Vaidoso, usa gel no cabelo, creme para a pele, se veste com elegância, mas sem ostentação. Gosta de Zegna, Ferragamo e Hermés, mas não se dispõe a gastar mais que US$ 500 em uma peça.
O perfume é o Legend, da Montblanc (cerca de R$ 400). Usa atualmente óculos de grau com armação da Tom Ford. Às vezes, opta por um modelo da Zegna, presente dado pela mulher, que, aliás, é sua personal stylist. Estão casados há 19 anos e se conheceram quando ele começou sua carreira.
Professor de direito da PUC-SP, Eduardo Arruda Alvim o descreve como um intelectual que não gosta de se exibir, grande orador, persistente, com um quê de monge budista.
Desde cedo, teve de lidar com casos grandiosos, fazendo defesas orais no STJ (Superior Tribunal de Justiça) e no STF. Cuidou de falências, quebra de bancos, disputas societárias, casos que envolveram cifras bilionárias.
Na extinta companhia aérea Varig, primeiro processo sob a Lei da Recuperação Judicial, defendeu junto ao STF que o comprador da empresa não deveria assumir as dívidas –esse paradigma prevalece até hoje.
Em plena campanha eleitoral, conseguiu reverter o afastamento do governador de Alagoas, Paulo Dantas (MDB), que disputava a reeleição.
Foi contratado pela J&F, holding que controla as empresas dos irmãos Batista, para revisar os valores do acordo de leniência firmado pelo grupo com o Ministério Público Federal.

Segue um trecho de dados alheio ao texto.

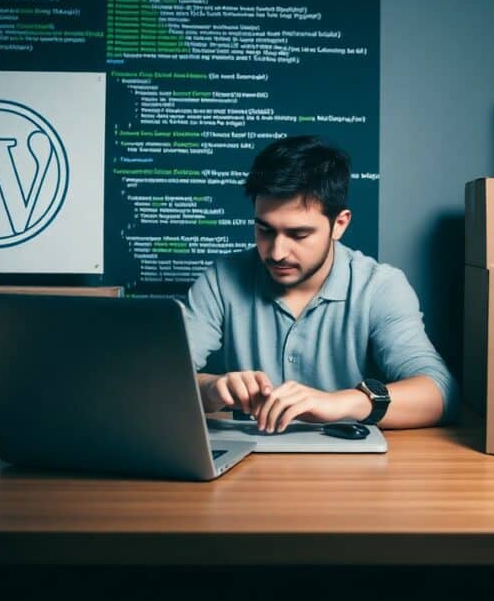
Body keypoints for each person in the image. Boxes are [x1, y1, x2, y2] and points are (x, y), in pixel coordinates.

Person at [183, 136, 456, 433]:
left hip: (353, 469)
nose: (276, 252)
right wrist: (212, 389)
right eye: (264, 230)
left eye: (299, 235)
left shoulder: (380, 286)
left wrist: (342, 403)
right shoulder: (222, 279)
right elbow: (154, 379)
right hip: (250, 463)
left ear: (339, 224)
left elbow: (440, 392)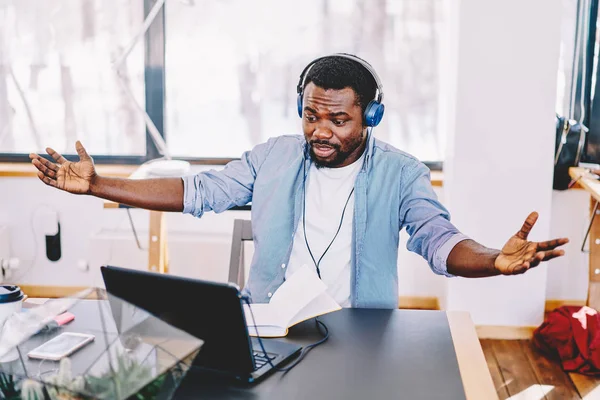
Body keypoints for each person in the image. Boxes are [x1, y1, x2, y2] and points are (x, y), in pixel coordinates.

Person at [30, 53, 569, 309]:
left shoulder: (402, 174)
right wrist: (99, 185)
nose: (321, 131)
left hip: (361, 331)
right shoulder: (273, 157)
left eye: (339, 120)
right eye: (312, 115)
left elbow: (439, 240)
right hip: (267, 324)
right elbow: (198, 192)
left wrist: (493, 260)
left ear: (371, 118)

No pedido, a empresa pede redução de até R$ 3 bilhões no valor antes pactuado.
Cris, como é chamado pelos amigos, é conhecido pelos jantares e almoços que passou a fazer em seu apartamento nos Jardins, bairro nobre da capital paulista, com o acirramento da polarização política no país. É cozinheiro de mão cheia. Seu carro-chefe é o bacalhau.
Quando vai a restaurantes, ele gosta de pedir steak tartar, prato servido normalmente com vinho tinto. Ele, no entanto, pede o branco e sempre vira alvo de piadas por isso. Também adora frutos do mar. Recentemente, no entanto, descobriu uma alergia a ostras e lula.